My child, like all kids, is far from perfect but I'm glad I can say they know right from wrong, listens to us and treats others with basic respect.

JassyRadlett · 06/03/2025 13:45

Oh OP. I'm a Gen X parent where smacking was the norm in my childhood, with kids who are 13 and 9 - each of whom has been through various phases of defiance, boundary pushing and one at least has the potential to just spiral into increasing bad moves and bad behaviour if left unchecked.
Smacking is illogical. If non-abusive hitting as a corrective worked, my siblings and I would have had a fuckload fewer smacks and might have smacked each other less. It doesn't make a tonne of sense to tell a kid "I'm allowed to hit you in circumstances I deem are appropriate, but there are no circumstances when you are allowed to hit someone even if they've done something really wrong."

The punishments I remember from childhood aren't the smacks. One off, only hurts for a moment, whatever. Much more effective are the more swingeing punishments and consequences for behaviour that hit home for a lot longer and created a lasting impression that doing x, y, or z was going to make life significantly less pleasant.

The other issue with smacking is that you can really only use it up to a certain age and then what? You've taken a simplistic approach to discipline that leaves you without tried and tested gradations of how to deal with bad behaviour.

There is a huge amount of space on the continuum between "gentle parenting/limited punishment" and smacking/hitting. I don't agree with the "punishments don't work" people - but I think they're a lot more effective if they're tailored to the situation and the child, they're clear and consistent, and the parent/child relationship is clear.

WinterBones · 06/03/2025 13:45

Zod666 · 06/03/2025 11:18

wait until they are 5-8 and your mind will change!

mine are 15 and 18, and the 18yo is autistic.

I have NEVER laid a finger on either of them, and they're both mostly very well behaved, beside typical teenage pushback, so you can take this sentence and correct yourself.

JustSawJohnny · 06/03/2025 13:46

Why is everyone acting like their are just two ways to parent?

Not 'gently' parenting doesn't mean you then start being violent to your child.

Dodgyshoulder · 06/03/2025 13:46

I have an 8 year old.

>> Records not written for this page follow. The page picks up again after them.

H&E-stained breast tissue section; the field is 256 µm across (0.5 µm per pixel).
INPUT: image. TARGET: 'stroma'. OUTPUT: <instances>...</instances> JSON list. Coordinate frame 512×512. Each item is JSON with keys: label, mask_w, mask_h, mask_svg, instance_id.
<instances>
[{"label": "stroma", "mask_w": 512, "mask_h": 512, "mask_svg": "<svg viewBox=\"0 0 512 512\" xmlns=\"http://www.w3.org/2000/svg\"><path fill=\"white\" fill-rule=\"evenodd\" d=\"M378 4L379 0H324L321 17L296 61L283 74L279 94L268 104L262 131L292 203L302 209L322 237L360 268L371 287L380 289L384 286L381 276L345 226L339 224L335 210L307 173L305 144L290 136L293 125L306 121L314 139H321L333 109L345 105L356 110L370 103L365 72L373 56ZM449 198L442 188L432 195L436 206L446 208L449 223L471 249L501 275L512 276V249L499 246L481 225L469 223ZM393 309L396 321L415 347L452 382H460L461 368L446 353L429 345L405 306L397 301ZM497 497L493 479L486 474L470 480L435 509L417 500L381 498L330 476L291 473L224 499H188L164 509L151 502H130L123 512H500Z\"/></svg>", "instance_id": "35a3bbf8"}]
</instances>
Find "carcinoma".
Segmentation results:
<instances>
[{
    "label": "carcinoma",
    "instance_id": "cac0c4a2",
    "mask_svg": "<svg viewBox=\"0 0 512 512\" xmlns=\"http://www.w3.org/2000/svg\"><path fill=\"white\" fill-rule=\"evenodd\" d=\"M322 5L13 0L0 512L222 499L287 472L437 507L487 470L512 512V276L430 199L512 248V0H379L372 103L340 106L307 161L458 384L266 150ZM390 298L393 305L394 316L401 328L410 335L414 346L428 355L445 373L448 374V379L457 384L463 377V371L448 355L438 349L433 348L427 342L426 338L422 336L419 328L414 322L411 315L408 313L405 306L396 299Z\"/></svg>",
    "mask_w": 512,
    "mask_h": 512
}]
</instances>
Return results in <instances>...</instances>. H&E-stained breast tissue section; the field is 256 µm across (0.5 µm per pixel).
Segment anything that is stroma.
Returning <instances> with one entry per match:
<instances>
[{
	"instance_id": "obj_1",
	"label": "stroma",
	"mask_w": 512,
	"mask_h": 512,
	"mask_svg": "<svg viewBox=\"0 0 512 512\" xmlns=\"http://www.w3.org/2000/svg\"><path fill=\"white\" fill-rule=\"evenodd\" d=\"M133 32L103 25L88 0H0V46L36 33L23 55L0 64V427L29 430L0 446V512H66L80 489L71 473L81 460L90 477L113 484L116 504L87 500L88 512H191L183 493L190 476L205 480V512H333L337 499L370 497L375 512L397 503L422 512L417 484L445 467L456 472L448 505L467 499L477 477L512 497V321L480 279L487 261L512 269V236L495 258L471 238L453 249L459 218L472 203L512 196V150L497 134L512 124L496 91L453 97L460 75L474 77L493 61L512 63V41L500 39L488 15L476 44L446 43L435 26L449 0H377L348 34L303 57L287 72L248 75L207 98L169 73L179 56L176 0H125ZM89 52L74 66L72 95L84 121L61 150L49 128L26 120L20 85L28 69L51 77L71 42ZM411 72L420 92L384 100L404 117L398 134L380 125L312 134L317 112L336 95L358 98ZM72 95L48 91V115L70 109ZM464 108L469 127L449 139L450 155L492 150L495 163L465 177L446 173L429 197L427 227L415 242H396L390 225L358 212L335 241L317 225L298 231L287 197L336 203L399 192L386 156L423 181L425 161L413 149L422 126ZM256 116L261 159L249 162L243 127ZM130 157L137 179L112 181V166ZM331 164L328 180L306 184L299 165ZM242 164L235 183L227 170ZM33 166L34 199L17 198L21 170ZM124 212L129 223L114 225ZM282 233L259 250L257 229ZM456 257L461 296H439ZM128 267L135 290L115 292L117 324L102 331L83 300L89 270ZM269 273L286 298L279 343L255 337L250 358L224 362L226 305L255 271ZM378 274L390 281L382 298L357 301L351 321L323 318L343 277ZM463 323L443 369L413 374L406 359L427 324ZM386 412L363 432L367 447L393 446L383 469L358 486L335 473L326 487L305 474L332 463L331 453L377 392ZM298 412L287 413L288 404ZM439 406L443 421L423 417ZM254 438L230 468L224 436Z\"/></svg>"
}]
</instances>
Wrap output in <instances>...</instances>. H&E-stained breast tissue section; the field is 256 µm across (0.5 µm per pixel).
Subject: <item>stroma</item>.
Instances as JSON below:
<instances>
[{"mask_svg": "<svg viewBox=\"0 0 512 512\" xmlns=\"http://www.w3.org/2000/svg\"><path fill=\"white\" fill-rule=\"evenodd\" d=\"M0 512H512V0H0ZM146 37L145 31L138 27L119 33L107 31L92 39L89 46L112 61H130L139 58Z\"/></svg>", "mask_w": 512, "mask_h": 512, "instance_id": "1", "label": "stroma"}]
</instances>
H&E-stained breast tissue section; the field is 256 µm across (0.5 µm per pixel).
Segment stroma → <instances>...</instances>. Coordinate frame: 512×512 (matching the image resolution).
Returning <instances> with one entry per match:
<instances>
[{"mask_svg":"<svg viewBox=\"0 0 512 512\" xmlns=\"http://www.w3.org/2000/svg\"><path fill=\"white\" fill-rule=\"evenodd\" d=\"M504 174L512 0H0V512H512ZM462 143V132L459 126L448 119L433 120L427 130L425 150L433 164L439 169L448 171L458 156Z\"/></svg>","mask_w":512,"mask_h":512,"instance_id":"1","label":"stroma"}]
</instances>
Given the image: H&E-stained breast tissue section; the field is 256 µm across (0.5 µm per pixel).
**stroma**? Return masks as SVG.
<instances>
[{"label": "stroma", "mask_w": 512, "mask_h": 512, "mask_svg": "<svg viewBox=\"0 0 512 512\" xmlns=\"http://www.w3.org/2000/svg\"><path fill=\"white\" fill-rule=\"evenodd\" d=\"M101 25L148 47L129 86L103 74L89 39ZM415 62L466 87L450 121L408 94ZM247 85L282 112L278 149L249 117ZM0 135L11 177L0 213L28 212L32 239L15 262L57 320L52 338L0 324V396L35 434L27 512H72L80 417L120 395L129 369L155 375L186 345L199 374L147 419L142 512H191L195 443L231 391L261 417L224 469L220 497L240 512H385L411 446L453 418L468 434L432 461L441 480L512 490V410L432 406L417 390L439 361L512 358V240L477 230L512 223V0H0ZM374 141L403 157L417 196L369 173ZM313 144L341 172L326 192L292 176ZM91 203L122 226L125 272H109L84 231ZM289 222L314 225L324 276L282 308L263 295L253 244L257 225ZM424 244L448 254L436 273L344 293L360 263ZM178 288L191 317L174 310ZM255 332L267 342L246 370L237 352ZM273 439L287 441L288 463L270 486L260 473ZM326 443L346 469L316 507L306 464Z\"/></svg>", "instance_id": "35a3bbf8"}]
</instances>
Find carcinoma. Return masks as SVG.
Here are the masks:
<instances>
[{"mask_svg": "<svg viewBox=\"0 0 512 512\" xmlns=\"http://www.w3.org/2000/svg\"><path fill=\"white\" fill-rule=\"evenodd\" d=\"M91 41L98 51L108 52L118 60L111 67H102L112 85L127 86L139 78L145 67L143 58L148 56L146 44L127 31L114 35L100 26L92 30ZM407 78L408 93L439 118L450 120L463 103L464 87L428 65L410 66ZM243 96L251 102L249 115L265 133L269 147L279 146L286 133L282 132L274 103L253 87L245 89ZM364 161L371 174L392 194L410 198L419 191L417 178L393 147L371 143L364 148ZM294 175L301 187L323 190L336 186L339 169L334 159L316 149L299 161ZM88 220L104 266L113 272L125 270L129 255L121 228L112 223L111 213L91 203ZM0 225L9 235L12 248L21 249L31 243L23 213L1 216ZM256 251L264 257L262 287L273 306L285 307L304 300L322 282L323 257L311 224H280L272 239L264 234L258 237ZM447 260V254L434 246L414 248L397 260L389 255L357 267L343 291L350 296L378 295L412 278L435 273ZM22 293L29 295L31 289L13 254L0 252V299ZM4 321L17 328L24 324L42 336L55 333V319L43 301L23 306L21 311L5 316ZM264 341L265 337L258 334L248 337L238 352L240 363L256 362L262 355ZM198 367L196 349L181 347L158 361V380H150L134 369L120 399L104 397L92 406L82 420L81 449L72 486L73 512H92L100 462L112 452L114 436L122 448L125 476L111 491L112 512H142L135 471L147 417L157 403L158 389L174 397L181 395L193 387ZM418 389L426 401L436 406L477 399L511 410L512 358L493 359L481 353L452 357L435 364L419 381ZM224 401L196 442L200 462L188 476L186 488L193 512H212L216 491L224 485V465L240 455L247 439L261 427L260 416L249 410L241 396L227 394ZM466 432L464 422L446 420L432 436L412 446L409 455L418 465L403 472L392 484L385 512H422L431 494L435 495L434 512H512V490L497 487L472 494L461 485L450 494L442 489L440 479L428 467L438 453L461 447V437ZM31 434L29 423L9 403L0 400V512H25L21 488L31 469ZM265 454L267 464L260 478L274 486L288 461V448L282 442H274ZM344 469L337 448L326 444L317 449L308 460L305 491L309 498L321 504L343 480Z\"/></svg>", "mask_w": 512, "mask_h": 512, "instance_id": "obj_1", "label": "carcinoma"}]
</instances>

I’ve never hit her. But I will say, I am definitely not a gentle parent. Sorry, I am not going to ask my child if she would like to brush her teeth or have broccoli, corn, carrots or green beans for dinner. I’m the adult I make the decisions, my word is final. There are consequences for actions and bad behaviours and occasionally I do raise my voice. But I also do listen to my child and she knows she can come and talk to me about anything. Children thrive on structure and discipline. She’s great in school, no problems with teachers or other children and she rarely misbehaves at home. I think you have to find the balance

Maitri108 · 06/03/2025 13:46

I don't think it's because of 'gentle parenting ', I think it's because of laziness. It's far easier to hand your child a screen than it is to instill boundaries and good behaviour.

There's also a lack of respect for authority figures such as teachers and parents. Teachers are having to battle bad behaviour by both pupils and parents instead of doing their jobs.

MumCanIHaveASnackPlease · 06/03/2025 13:47

MugsyBalonz · 06/03/2025 13:32

Even more awful that this assault seems to have been targeted more heavily towards one of the children than it was for the other two due to that one child being "daft" and "pushing" the poster too far (which is horrid as it implies it's the child's own fault that their parent was abusing them). I wonder in years to come whether this child will have more of a distant relationship from their parents due to the overall culture on the family whereby they're the "awkward" one who doesn't fit in with everyone else.